WHAT TO PRODUCE:
Could you rewrite the entries, starting at the beginning and ending at the line that contains "picture [182, 902, 1058, 1498]", with "transcribe" replaced by "copy out" and nothing else changed?

MATERIAL TO PROCESS:
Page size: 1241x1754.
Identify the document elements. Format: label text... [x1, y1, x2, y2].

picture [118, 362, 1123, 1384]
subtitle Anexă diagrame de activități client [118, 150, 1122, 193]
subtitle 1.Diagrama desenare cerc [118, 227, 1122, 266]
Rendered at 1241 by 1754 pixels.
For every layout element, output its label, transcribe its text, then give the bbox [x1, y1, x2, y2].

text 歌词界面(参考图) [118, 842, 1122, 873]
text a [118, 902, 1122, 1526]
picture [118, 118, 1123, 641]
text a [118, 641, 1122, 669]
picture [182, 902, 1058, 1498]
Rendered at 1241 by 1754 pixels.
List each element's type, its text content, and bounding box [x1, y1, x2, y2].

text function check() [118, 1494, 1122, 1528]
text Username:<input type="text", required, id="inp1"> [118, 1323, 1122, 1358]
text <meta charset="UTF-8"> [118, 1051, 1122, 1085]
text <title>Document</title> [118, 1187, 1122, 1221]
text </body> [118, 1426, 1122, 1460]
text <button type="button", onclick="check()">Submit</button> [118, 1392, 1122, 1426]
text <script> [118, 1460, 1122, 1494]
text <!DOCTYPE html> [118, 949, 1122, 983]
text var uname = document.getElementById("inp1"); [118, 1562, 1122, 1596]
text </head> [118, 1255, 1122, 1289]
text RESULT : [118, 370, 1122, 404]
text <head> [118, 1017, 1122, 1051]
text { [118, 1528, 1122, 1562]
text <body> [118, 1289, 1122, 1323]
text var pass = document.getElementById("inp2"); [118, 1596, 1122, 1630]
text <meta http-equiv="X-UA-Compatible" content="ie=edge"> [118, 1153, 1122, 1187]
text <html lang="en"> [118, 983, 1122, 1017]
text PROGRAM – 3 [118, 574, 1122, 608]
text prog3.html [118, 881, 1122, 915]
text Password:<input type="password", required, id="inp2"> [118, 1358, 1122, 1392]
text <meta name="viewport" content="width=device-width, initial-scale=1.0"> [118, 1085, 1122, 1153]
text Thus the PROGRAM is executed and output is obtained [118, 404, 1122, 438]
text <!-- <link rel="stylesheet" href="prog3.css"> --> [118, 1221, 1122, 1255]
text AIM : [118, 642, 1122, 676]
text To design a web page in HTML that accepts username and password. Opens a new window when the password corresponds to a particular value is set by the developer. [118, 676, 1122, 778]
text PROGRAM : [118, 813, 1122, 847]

THE COMPLETED TASK:
Page size: 1241x1754.
Identify the document elements. Format: label text... [x1, y1, x2, y2].

picture [118, 362, 1123, 1384]
subtitle Anexă diagrame de activități client [118, 150, 1122, 193]
subtitle 1.Diagrama desenare cerc [118, 227, 1122, 266]
Rendered at 1241 by 1754 pixels.
For every layout element, output its label, copy out its text, then give the bbox [x1, y1, x2, y2].

text 歌词界面(参考图) [118, 842, 1122, 873]
text a [118, 902, 1122, 1526]
picture [118, 118, 1123, 641]
text a [118, 641, 1122, 669]
picture [182, 902, 1058, 1498]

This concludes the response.